▸ SOURCE DATA
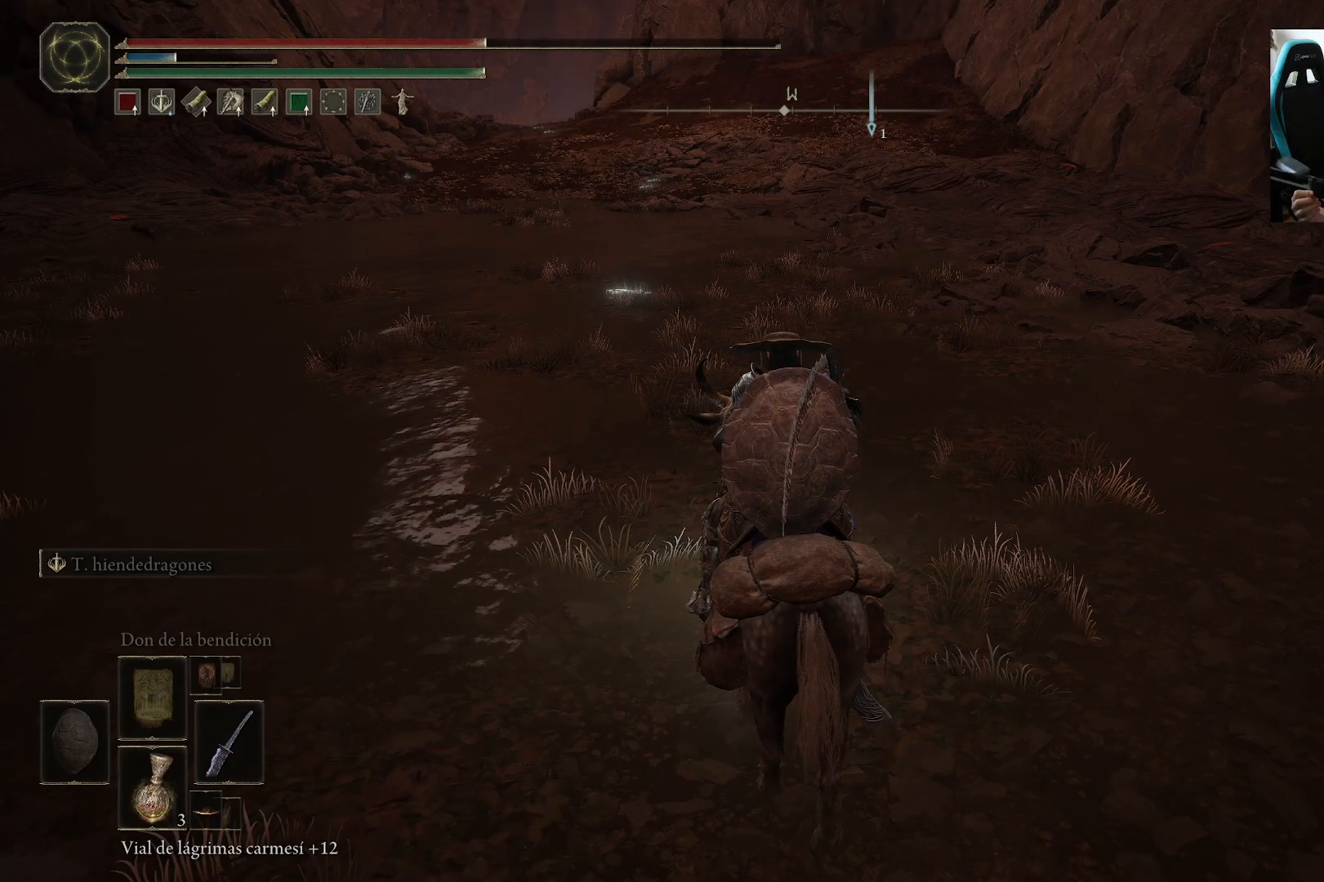
{"dt_ms": 500, "buttons": [], "left_stick": "up", "right_stick": "center"}
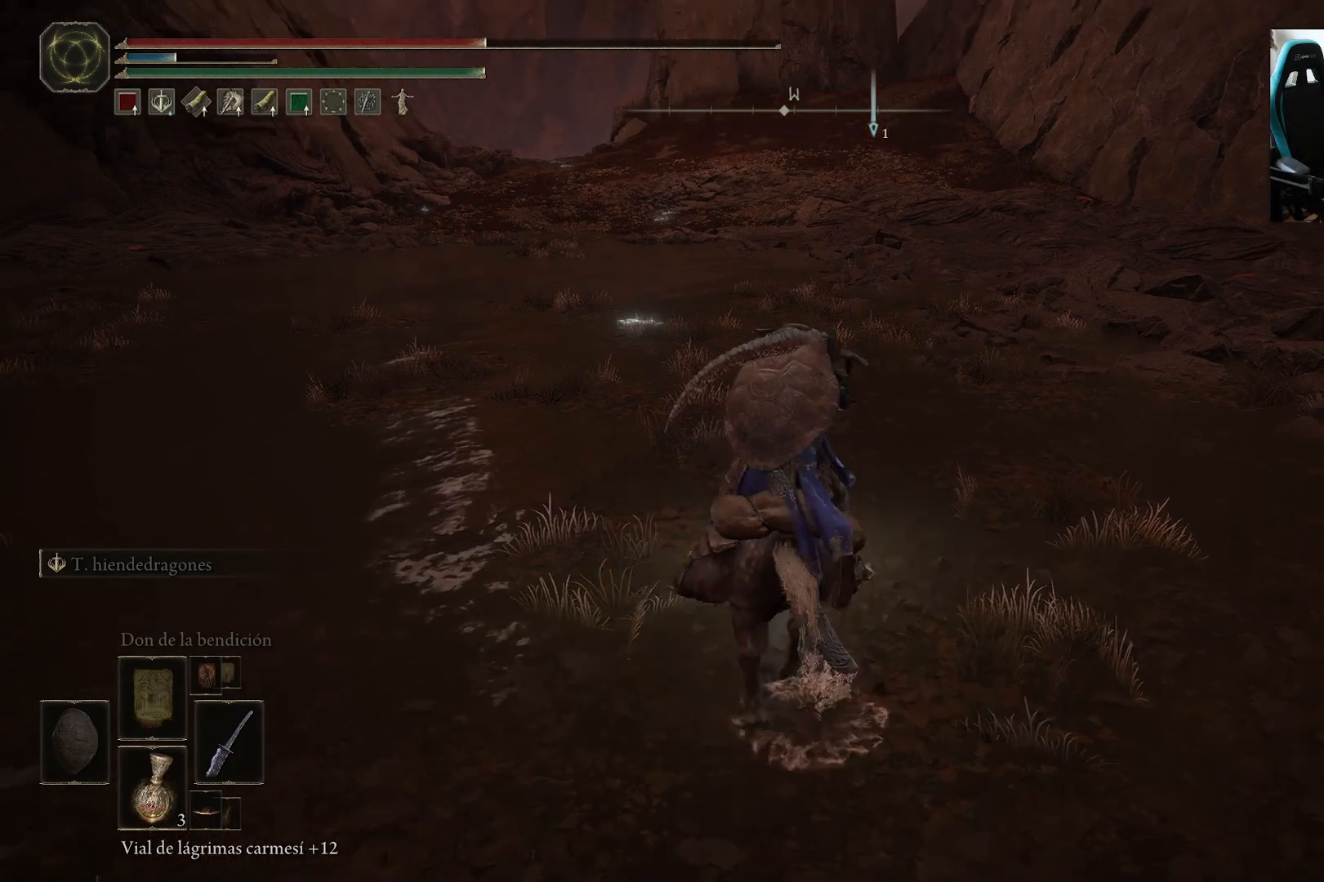
{"dt_ms": 500, "buttons": [], "left_stick": "up", "right_stick": "center", "events": []}
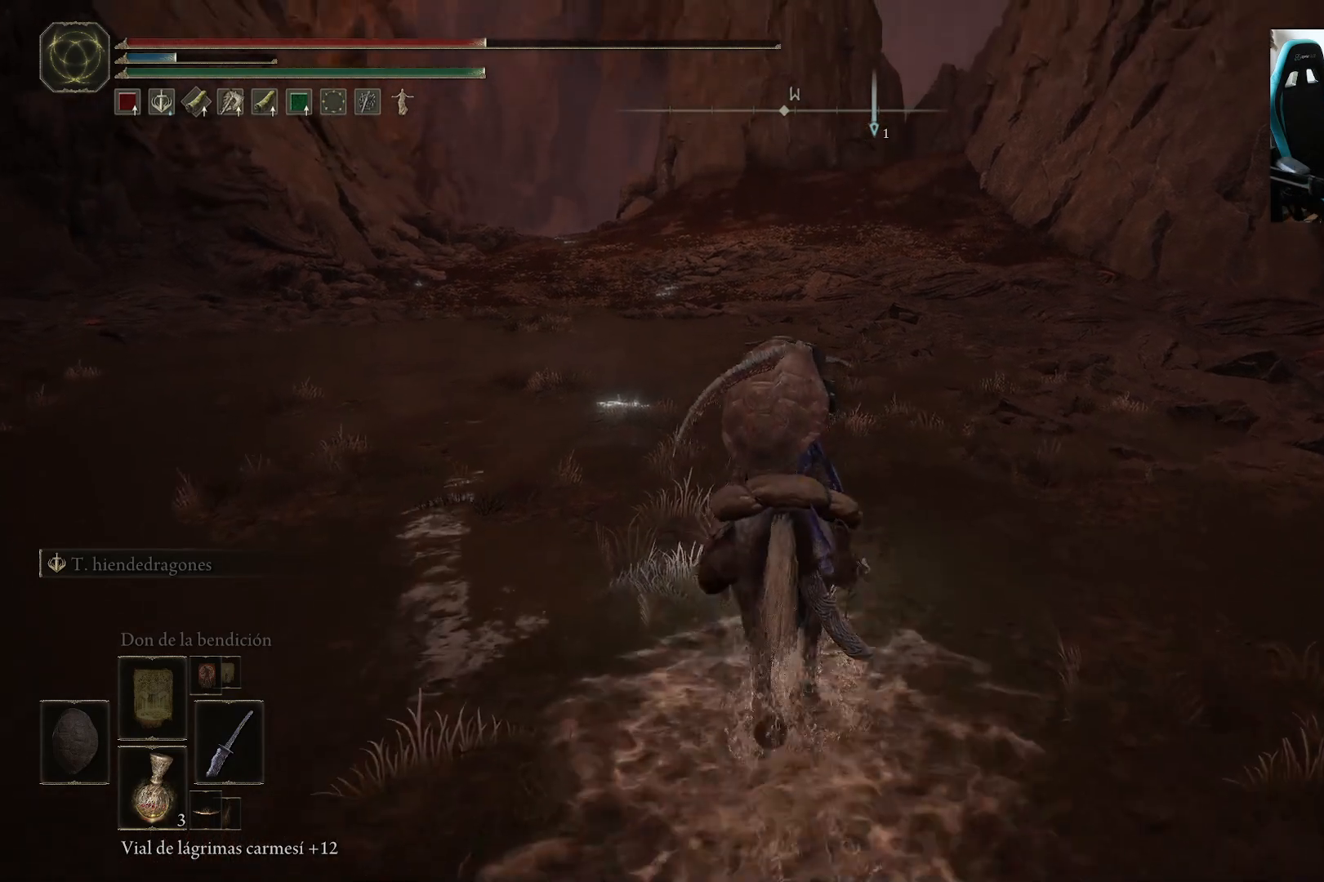
{"dt_ms": 500, "buttons": [], "left_stick": "left", "right_stick": "left", "events": [[333, "left_stick", "left"], [500, "right_stick", "left"]]}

▸ GOAL OF THE EXERCISE
Take each line in the listing that has the word "center" and copy it.

▸ COMPLETED TASK
{"dt_ms": 500, "buttons": [], "left_stick": "up", "right_stick": "center"}
{"dt_ms": 500, "buttons": [], "left_stick": "up", "right_stick": "center", "events": []}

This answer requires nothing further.